Lagged difference between rows in R_ a different take

1.6k views Asked by At

My question is similar to a few that have been asked before, but I hope different enough to warrant a separate question.

See here, and here. I'll pull some of the same example data as these questions. For context to my question- I am looking to see how my observed catch-rate (sea creatures) changed over multiple days of sampling the same area.

I want to calculate the difference between the first sample day at a given site (first Letter in data below), and the subsequent sample days (next rows of same letter).

 #Example data   
 df <- data.frame(
 id = c("A", "A", "A", "A", "B", "B", "B"), 
 num = c(1, 8, 6, 3, 7, 7 , 9),
 What_I_Want = c(NA, 7, 5, 2, NA, 0, 2))

The first solution that I found calculates a lagged difference between each row.

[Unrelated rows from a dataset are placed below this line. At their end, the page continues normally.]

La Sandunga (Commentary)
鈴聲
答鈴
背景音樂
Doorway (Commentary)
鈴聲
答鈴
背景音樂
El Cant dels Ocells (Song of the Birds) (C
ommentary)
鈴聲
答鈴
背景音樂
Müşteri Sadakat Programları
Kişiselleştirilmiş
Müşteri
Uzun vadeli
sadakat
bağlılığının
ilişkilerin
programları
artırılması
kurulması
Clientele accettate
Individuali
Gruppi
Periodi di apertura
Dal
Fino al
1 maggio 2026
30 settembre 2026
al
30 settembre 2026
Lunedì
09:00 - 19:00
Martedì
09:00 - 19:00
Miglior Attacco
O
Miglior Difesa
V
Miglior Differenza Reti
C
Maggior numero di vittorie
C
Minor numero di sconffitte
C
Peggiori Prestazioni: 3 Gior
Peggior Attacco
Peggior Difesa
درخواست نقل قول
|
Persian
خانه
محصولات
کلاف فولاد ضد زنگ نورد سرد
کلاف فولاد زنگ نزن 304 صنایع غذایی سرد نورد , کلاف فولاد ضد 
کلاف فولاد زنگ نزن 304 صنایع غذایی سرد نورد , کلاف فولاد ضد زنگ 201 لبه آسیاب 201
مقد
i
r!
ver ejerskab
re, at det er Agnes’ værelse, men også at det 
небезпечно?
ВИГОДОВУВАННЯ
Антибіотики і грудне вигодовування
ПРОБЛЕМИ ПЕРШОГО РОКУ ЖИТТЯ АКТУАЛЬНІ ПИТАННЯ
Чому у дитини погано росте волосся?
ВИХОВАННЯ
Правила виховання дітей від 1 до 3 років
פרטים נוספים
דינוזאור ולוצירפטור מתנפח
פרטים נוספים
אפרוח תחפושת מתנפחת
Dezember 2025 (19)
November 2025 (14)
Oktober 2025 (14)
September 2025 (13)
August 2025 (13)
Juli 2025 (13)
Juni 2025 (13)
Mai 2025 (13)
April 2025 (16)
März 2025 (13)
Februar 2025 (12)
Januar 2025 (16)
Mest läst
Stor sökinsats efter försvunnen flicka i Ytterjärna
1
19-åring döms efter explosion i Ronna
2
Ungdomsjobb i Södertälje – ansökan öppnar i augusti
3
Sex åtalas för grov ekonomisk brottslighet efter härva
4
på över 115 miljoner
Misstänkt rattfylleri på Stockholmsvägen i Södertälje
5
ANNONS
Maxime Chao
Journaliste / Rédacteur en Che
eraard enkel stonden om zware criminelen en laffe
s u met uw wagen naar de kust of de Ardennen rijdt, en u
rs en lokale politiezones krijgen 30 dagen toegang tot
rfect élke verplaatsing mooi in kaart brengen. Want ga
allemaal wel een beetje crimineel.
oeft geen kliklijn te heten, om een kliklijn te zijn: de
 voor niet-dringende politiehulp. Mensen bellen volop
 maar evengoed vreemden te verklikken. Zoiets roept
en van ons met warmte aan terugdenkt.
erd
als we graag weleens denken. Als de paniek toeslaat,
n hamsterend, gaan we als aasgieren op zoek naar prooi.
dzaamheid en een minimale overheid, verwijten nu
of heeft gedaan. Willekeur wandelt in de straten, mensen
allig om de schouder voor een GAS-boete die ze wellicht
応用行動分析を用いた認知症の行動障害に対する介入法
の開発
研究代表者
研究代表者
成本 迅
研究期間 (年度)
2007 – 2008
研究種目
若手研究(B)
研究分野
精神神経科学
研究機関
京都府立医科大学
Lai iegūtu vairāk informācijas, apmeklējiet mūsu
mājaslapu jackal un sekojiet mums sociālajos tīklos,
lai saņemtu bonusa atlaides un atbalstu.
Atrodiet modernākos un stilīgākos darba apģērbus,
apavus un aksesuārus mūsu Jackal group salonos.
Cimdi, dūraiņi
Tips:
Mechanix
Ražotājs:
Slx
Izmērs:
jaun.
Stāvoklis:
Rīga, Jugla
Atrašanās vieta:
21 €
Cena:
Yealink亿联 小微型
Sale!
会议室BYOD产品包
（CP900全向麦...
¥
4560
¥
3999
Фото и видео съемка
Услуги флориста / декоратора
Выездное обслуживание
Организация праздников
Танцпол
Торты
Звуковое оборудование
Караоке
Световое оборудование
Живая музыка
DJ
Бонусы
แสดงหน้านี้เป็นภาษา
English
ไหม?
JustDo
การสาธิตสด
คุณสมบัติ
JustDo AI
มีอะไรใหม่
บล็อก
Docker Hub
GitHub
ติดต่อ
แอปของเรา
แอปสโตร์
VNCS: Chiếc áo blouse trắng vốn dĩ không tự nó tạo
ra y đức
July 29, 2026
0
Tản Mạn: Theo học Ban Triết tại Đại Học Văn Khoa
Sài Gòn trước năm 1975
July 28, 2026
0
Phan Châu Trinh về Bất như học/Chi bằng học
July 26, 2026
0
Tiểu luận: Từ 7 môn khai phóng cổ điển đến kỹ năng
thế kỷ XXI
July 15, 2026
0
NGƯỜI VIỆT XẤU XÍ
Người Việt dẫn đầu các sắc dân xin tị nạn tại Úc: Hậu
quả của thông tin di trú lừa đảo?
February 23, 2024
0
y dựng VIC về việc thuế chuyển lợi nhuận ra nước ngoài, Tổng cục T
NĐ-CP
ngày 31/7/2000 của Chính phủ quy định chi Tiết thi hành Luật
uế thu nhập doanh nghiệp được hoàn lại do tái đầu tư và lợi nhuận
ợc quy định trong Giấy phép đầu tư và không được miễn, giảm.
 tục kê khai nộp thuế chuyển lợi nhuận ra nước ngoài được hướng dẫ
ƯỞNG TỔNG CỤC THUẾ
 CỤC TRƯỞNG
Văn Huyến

I also wanted this calculation- so it was helpful to find:

#Calculate lagged differences
df_new <- df %>% 
# group by condition
group_by(id) %>% 
# find difference
mutate(diff = num - lag(num))

Here the difference is between A.1 and A.2; then A.2 and A.3 etc...

What I would like to do now is calculate the difference with respect to the first value of each group. So for letter A, I would like to calculate 1 - 8, then 1 - 6, and finally 1 - 3. Any suggestions?

One clunky solution (linked above) is to create two (or more) columns for each distance lagged and some how merge the results that I want

df_clunky = df %>%
group_by(id) %>%
mutate(
deltaLag1 = num - lag(num, 1),
deltaLag2 = num - lag(num, 2))
1

There are 1 answers

0
lmo On BEST ANSWER

Here is a base R method with replace and ave

ave(df$num , df$id, FUN=function(x) replace(x - x[1], 1, NA))
[1] NA  7  5  2 NA  0  2

ave applies the replace function to each id. replace takes the difference of the vector and the first element in the vector as its input and replaces NA into the first element.